Before applying power to the experiment, check its electrical safety. Also, be certain that all surfaces are dry and that there is no liquid on the insulation platforms. With the power supply output still disabled, configure it for the experiment.

Set the current limit so as to provide no more than five to six milliamps of current. Also, make sure the power supply is set to provide zero volts. Then enable the output of the power supply and slowly to increase the voltage limit at a rate of about 250 volts per second.

Monitor the vessels and observe when bridge ignition occurs. The voltage at which this takes place is the approximate ignition threshold. Confirm bridge ignition by observing a steady stream of liquid flowing between the two vessels.

This high speed video of a similar experiment provides an example of bridge ignition and the establishment of a steady flow. Now, depending on the liquid, increase the voltage to 10 to 15 kilovolts and the current to about 1000 milliamps to tune the bridge for extension. When this is done, use the translational stage to move the vessel connected with the ground terminal.

Translate the vessel so that the bridge is extended one millimeter per kilovolt of applied voltage up to 25 millimeters over 30 to 60 seconds. Further tuning can be done if required. Bridge extension is demonstrated in this video clip of a comparable experiment.

A stable bridge can last for many hours to extinguish the bridge, disable the output of the high voltage power supply, and wait several seconds for the capacitors to discharge. Pick up a dead stick and approach the system. Use the dead stick to short the electrode holders.

Once this has been done, it is safe to handle any previously energized parts plotted. Here are the current voltage relationship for liquid water horizontal bridges. These bridges were obtained with 0, 5, 10, and 15 millimeter gaps as the voltage was ramped from zero.

A region of stability is bounded by a lower threshold below which no liquid bridge will form, and an upper threshold above which bridges are unstable. The insets labeled one through four show the rupture of a 15 millimeter bridge beyond the upper threshold. Most bridges with extension of five millimeters or more have a total power dissipation between 10 and 20 watts.

In this thermographic video, a horizontal water bridge is ignited in a system with an initial separation of zero millimeters. Once the bridge is established, current flow leads to swelling to a diameter of several millimeters. When the bridge is extended, the diameter undergoes low frequency fluctuations.

Visible surface waves provide evidence of high frequency oscillations in the system. When power is no longer provided to the system, the bridge reduces its diameter. Eventually, instabilities disrupt the bridge and form a string of droplets that migrate in the electric field After its development.

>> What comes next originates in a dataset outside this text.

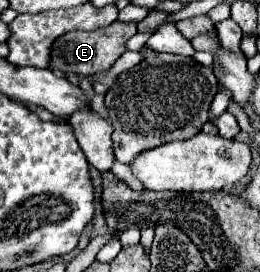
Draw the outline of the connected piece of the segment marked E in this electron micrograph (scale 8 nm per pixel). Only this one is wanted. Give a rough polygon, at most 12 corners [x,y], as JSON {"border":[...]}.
{"border":[[136,22],[56,38],[50,68],[108,70]]}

This technique paved the way for researchers in the field of water technology to explore how electromagnetic fields affect water quality. The bridge is a lab in its own right and opens new possibilities not previously available. After watching this video, you should have a good understanding of how to create a horizontal floating liquid bridge and thus a new liquid state to experiment with as described in the manuscript, these bridges can also be created vertically.